Celebrating Biological Diversity: Why planting a variety of tree species matters?

To mark 2020’s International Day for Biological Diversity, we sat down (virtually of course) with Koen Kramer, Land Life Company’s Head of Resilience Engineering and Professor at Wageningen University, to discuss how we incorporate biodiversity into our work. Our mission is to restore 2 billion hectares of degraded land, and we believe doing this in the right way and maintaining biological diversity is key to successful reforestation.

Why is biological diversity so important in reforestation projects?

Planting a diversity of tree species improves the resilience of a forest, especially when it comes to mitigating future climate conditions (e.g. droughts, flooding and heat). To combat this uncertainty, planting a variety of carefully selected species helps build resilience that can combat this uncertainty.

According to Kramer:
«We don’t know exactly what the climate will bring, but we know it will be more extreme, and ensuring biodiversity helps counteract this.»

Species differ in their response to varying environmental stressors and disturbances. This is one of the main reasons why we avoid monoculture planting (where only one species is planted) because this translates into a lack of genetic diversity — meaning any weather condition, pest or disease can easily wipe out an entire planting site.

Planting a variety of trees also increases fauna biodiversity. By providing a home for a variety of flowering and berry-producing plants, the trees attract an array of insects and birds to the area. With additional fauna, the forest becomes even more resilient to fending off outbreaks of harmful insects and diseases. Having a larger genetic pool makes the ecosystem more intact.

Kramer explains:
«It’s a kind of risk management, so the forest can eventually regulate itself.»

What is Land Life Company doing to ensure future-resilient forests?
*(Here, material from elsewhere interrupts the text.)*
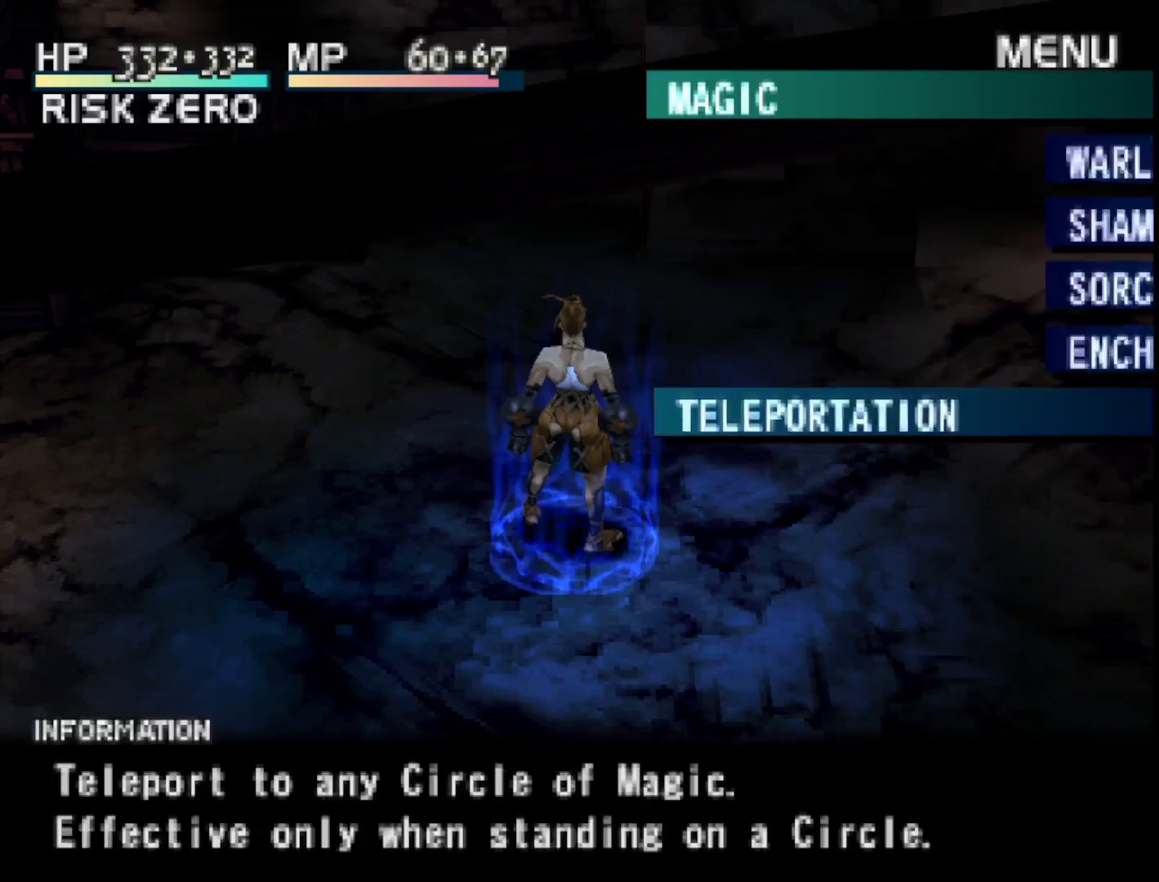
{"buttons": [], "right_stick": "center", "events": []}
At Land Life Company we scope, design and plant our sites with a variety of species. Each type of tree is carefully selected to work within the rules of nature, and together they restore degraded land back to health. Well-thought-out species selection is a key approach to smart reforestation. Growing the right trees means they can resist drought, flooding, insects outbreaks and anything else the future may throw at them, so they can become healthy forests that absorb large amounts of carbon from the atmosphere.

Variety of species waiting to be planted in Minawao refugee camp, Cameroon.

 

Our planting site in Tarilonte is a great example of biodiversity. We planted 13 different species here that are drought resistant and deep rooting,  so they store a lot of carbon safely below-ground. They also resprout well after disturbances. Some of the trees we planted include:

  •  Evergreen Oak or Quercus ilex (can withstand droughts and provides good soil replenishment)
  •  Common Hawthorn or Crataegus monogyna (provides food and shelter for many birds and small mammals)
  •  Blackthorn or Prunus spinosa (is a sprawling evergreen shrub that acts as a boundary barrier and is able to reclaim barren land)
  •  Snowy Mespilus ‘Edelweiss’ or Amelanchier ovalis  (its pome fruits are edible, both raw or cooked)
  •  Alpine Buckthorn or Rhamnus alpina (a flowering shrub that is considered a medicinal plant for indigestion).

From soil health to tree species diversity, we ensure that all of our plantings have the best possible chance to survive current and future climate conditions, while benefiting local fauna and the people who live near the plantings. Customers who plant trees or offset their emissions with us, have the added benefit of viewing a list of the diverse species planted at their specific planting sites.

From all of us at Land Life Company, Happy International Day for Biological Diversity!